Queisser baut Homöopathie aus APOTHEKE ADHOC, 19.07.2019 11:26 Uhr

Berlin - Queisser setzt weiter auf Homöopathie. Der Flensburger Doppelherz-Hersteller erweitert mit den neuen Osarhin Globuli das „Osa“-Sortiment. Die Streukügelchen richteten sich primär an Eltern, deren Kinder Schnupfen haben und die mit sanften Mitteln Abhilfe schaffen wollen, sagt Vertriebsdirektor Bernd Hildebrandt.

Zum Jahresbeginn baute Queisser bereits mit den homöopathischen Arzneimitteln Osaflat und Osatuss das Angebot um die traditionellen Osanit Zahnkügelchen aus. „Homöopathie ist vor allem für Babys und Kleinkinder sehr beliebt, da Eltern gerade bei den Kleinsten auf sanfte und natürliche Hilfe zurückgreifen möchten“, so Hildebrandt.

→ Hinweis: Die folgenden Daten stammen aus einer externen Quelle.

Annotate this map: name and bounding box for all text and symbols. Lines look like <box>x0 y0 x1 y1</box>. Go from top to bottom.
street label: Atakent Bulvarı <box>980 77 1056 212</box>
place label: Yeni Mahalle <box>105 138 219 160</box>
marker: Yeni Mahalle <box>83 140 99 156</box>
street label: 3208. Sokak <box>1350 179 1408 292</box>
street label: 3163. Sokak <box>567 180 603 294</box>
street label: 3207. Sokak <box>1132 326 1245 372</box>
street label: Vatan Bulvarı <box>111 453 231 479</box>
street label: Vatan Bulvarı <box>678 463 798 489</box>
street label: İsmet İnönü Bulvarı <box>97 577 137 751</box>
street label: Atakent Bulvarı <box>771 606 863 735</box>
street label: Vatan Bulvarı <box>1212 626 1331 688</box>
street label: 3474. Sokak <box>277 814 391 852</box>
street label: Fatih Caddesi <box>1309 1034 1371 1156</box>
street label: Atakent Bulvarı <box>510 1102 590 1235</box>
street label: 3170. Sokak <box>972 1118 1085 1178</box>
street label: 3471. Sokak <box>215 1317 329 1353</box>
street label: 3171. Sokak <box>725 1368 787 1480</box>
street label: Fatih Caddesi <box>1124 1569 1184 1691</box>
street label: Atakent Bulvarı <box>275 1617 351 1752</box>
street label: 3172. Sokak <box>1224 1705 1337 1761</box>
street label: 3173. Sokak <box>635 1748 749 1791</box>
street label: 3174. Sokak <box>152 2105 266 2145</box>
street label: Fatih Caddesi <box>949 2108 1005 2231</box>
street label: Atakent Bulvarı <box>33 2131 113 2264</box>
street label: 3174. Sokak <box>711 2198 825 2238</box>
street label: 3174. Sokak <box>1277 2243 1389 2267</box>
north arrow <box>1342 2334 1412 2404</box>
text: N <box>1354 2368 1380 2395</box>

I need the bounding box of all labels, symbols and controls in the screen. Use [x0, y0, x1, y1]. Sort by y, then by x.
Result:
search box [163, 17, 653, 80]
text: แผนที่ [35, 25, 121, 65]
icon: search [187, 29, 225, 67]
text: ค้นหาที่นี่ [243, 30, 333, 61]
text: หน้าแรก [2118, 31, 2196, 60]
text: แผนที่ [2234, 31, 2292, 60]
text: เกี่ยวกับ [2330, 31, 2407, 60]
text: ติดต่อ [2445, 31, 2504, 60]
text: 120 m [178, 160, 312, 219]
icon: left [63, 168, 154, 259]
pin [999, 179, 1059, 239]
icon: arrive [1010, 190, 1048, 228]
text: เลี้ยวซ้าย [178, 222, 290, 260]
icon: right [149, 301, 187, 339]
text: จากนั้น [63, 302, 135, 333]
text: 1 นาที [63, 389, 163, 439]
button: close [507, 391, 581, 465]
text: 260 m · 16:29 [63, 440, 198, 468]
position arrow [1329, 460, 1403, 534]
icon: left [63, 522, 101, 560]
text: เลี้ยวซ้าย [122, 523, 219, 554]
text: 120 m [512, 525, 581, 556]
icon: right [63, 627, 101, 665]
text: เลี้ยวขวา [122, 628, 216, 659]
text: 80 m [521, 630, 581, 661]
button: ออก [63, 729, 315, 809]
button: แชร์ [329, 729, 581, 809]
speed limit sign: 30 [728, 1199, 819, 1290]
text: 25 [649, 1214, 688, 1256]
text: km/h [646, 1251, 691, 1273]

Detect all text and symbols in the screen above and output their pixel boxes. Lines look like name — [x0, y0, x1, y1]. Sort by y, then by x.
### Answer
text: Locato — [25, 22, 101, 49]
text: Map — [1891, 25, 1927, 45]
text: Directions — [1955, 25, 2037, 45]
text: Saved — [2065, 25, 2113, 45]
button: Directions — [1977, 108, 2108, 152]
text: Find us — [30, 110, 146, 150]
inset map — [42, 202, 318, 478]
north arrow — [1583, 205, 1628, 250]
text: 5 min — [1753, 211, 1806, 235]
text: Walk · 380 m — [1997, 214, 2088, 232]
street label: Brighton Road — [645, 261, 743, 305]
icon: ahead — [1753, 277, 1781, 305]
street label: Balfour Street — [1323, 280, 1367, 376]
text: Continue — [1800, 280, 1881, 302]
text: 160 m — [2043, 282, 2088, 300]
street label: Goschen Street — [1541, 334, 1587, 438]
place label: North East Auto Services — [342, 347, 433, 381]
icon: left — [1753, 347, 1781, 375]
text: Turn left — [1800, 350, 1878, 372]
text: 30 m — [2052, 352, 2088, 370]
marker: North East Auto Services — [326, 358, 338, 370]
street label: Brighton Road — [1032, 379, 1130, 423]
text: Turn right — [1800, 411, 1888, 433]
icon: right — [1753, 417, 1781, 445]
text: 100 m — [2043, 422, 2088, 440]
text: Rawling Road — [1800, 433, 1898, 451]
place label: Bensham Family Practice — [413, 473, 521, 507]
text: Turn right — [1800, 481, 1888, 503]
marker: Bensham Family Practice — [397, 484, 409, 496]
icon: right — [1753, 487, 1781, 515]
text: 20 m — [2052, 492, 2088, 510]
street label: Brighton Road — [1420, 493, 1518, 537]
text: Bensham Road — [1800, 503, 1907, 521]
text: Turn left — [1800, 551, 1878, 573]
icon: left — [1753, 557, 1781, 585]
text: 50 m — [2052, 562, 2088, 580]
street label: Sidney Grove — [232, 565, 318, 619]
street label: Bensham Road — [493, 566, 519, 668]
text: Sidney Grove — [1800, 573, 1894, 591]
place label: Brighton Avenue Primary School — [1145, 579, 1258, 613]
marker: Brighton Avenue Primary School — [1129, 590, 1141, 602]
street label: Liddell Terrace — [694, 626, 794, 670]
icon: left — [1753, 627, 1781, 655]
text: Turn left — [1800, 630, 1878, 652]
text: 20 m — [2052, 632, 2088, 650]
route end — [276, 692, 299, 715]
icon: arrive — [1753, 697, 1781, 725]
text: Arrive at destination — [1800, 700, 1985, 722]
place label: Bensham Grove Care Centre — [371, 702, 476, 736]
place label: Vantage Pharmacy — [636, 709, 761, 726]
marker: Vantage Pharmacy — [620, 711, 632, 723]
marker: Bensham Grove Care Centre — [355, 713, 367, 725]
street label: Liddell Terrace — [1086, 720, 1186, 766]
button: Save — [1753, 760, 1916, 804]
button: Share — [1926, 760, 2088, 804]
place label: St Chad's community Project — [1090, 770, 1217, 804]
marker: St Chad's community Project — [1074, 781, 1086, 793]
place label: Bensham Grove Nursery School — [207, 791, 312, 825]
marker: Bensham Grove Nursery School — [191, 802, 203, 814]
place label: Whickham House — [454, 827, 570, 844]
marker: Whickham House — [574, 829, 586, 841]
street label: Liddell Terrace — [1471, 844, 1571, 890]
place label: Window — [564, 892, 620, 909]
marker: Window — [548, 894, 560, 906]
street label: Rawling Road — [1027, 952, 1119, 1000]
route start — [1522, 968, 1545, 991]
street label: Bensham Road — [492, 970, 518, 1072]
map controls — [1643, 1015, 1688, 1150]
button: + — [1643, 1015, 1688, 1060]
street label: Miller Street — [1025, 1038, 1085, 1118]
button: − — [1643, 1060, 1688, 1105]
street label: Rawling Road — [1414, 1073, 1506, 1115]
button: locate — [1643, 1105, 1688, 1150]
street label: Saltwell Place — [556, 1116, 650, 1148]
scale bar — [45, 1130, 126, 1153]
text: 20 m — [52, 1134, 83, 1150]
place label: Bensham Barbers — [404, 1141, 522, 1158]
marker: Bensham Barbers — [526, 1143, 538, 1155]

Die Osarhin Streukügelchen sind seit Juli erhältlich, enthalten Sambucus nigra Dil. D3 und sind zur Anwendung bei Säuglingen und Kindern bis 6 Jahre bestimmt. „Babys und Kleinkinder haben sechs bis achtmal jährlich mit Schnupfen zu kämpfen, da sich ihr Immunsystem erst auf die vielen verschiedenen schnupfenauslösenden Viren einstellen muss“, sagt Hildebrandt. Wenn die Atemwege verstopft seien, werde das Ein- und Ausatmen zur Belastung, was vor allem bei Säuglingen problematisch sei, da sie dadurch schlechter trinken könnten und man rasch handeln sollte.

Sambucus nigra – der schwarze Holunder – wird vor allem bei Problemen mit den Atmungsorganen eingesetzt. Bei akuten Zuständen erhalten Säuglinge im 1. Lebensjahr nach Rücksprache mit einem Arzt alle halbe bis ganze Stunde, höchstens 6-mal täglich, je ein bis zwei Globuli – insgesamt jedoch nicht mehr als zehn Globuli pro Tag. Kleinkinder bis unter 6 Jahren erhalten je zwei bis drei Kügelchen und eine Höchstmenge von 15 Stück. Bei chronischen Verlaufsformen variiert die Dosierungsempfehlung.